И ему жутко становилось от этих мыслей, и он молил, неведомо кого, чтобы силы не покидали его, чтобы только не почувствовал он, что не может больше сделать ни одного шага — и он старался бежать все быстрее и быстрее. Вот споткнулся о какой-то корень, растянулся, только по случайности ничего себе не сломав, на этой твердой земле, хотел уж вскочить, но вот замер, боясь пошевелиться, боясь вдохнуть в болящую грудь…
Какая же недвижимая, вековечная тишина его окружала… Как было спокойно, недвижимо. В эти мгновенья, он, как никогда ясно ощутил, насколько же чужд со всей своей суетой, с этой беготней, с болью, с порывами тому, что теперь окружало его, и в безмолвии, и, быть может, с неким своим презрением взирало на него. И, если бы не вспомнил он о мраке, полным тех страдальческих ликов, так и остался бы, желая наконец-то успокоиться, постараться постичь эту спокойную тишину — так чуждую его нынешнему состоянию, но, все-таки, притягивающую этим безмолвием, этой приглушенной расслабленностью, которая так чужда была предельно напряженному его, болезненному состоянию.
Но вот он уже вскочил на ноги; вот продолжил свой бег, и, со страстью шептал: «Жить… жить… жить». Он совсем выбился из сил, чувствовал, что ноги его заплетаются, но все бежал, и при этом еще оглядывался, пытаясь отыскать хоть какое-нибудь убежище. Но глаза его постоянно полнились тьмою, и каждый раз приходилось делать усилие, чтобы только немного отогнать эту тьму.
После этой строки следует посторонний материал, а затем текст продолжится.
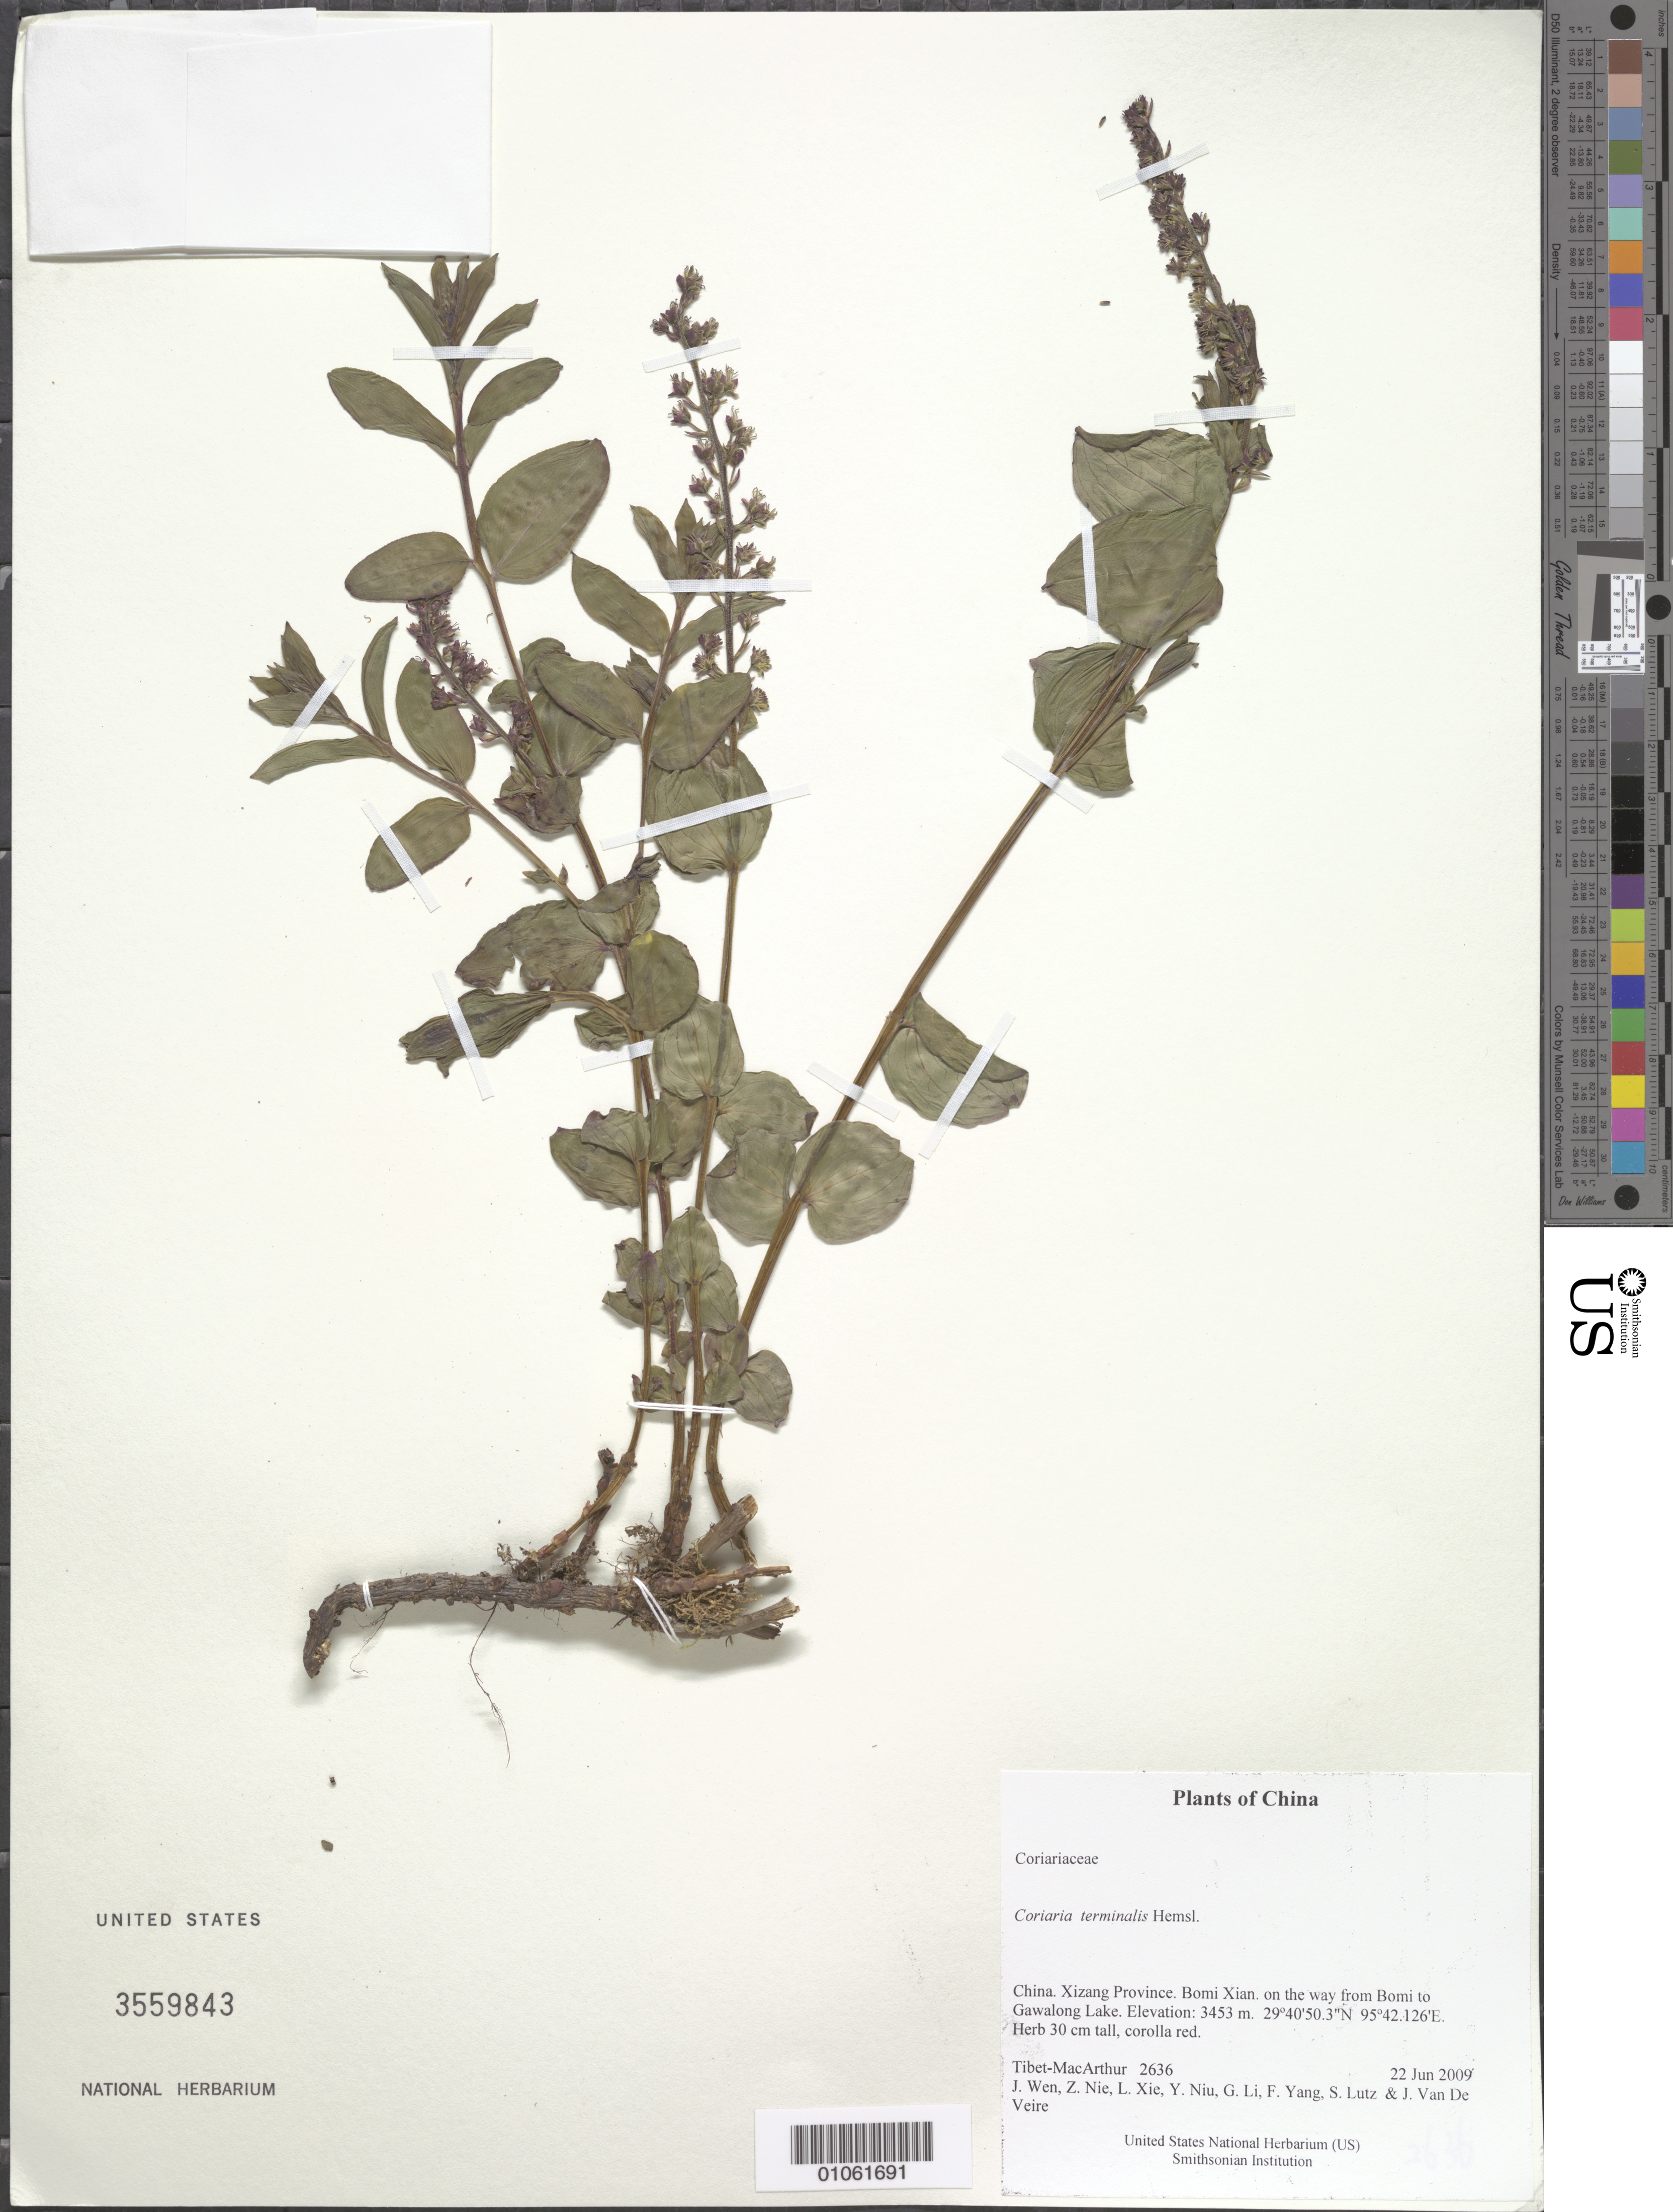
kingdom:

Никакого убежища не было — и он уж понимал, как ничтожен был его шанс, что найдет он какую-то теплую берлогу. Он понимал, что в измученном своем состоянии, до утра, так или иначе замерзнет. Но с какой же страстью цеплялся он за жизнь! Как все-таки рвался вперед — сам не ведая куда, сам уже чувствуя скорую свою кончину, но, все-таки, от одного только ужаса, пред той вечностью, в преисподней, находя в себе еще какие-то силы. И все не умолкала в нем эта молитва: «Жить… жить… жить…»
Потом, казалось, уж никаких сил нету, и сердце бьется судорожными затухающими рывками; однако, он зашипел: «А, ведь, Оно сказало, что я еще смогу жить, и зло творить; о нет — зла творить я не стану — но вот жить смогу — ведь, в этом то оно правду говорило; а раз так — значит, и нечего волноваться, значит — вырвусь».
И действительно, через несколько рывков мелькнула впереди красная искорка. Сикус даже вскрикнул от радости, и быстрее, к этой искорке побежал. Вот расступились деревья, и увидел он уже не одну искорку, но сразу несколько дюжин их; и понял, что — это окна орочьей башни сияют своим, в нескольких сот шагах пред ним. Если Вероника вынесла Ячука в двух верстах к западу от этой башни, то Сикус выбежал прямо против нее — выбежал на дорогу, по которой везли когда-то Фалко. На дороге он и остановился; огляделся по сторонам, и не видя больше никаких огоньков, забормотал безумным, срывающимся голосом:
— Ну, орки так орки! Ну, и что же, что орки?.. Раз негде больше согреться, так, ведь, и к оркам можно податься; что ж они меня сразу рубить станут?! Зачем им это нужно — вот у меня то язык хорошо подвешен; только отогреюсь немного — развлеку их какими-нибудь историями; ну а потом… потом уйду… как-нибудь…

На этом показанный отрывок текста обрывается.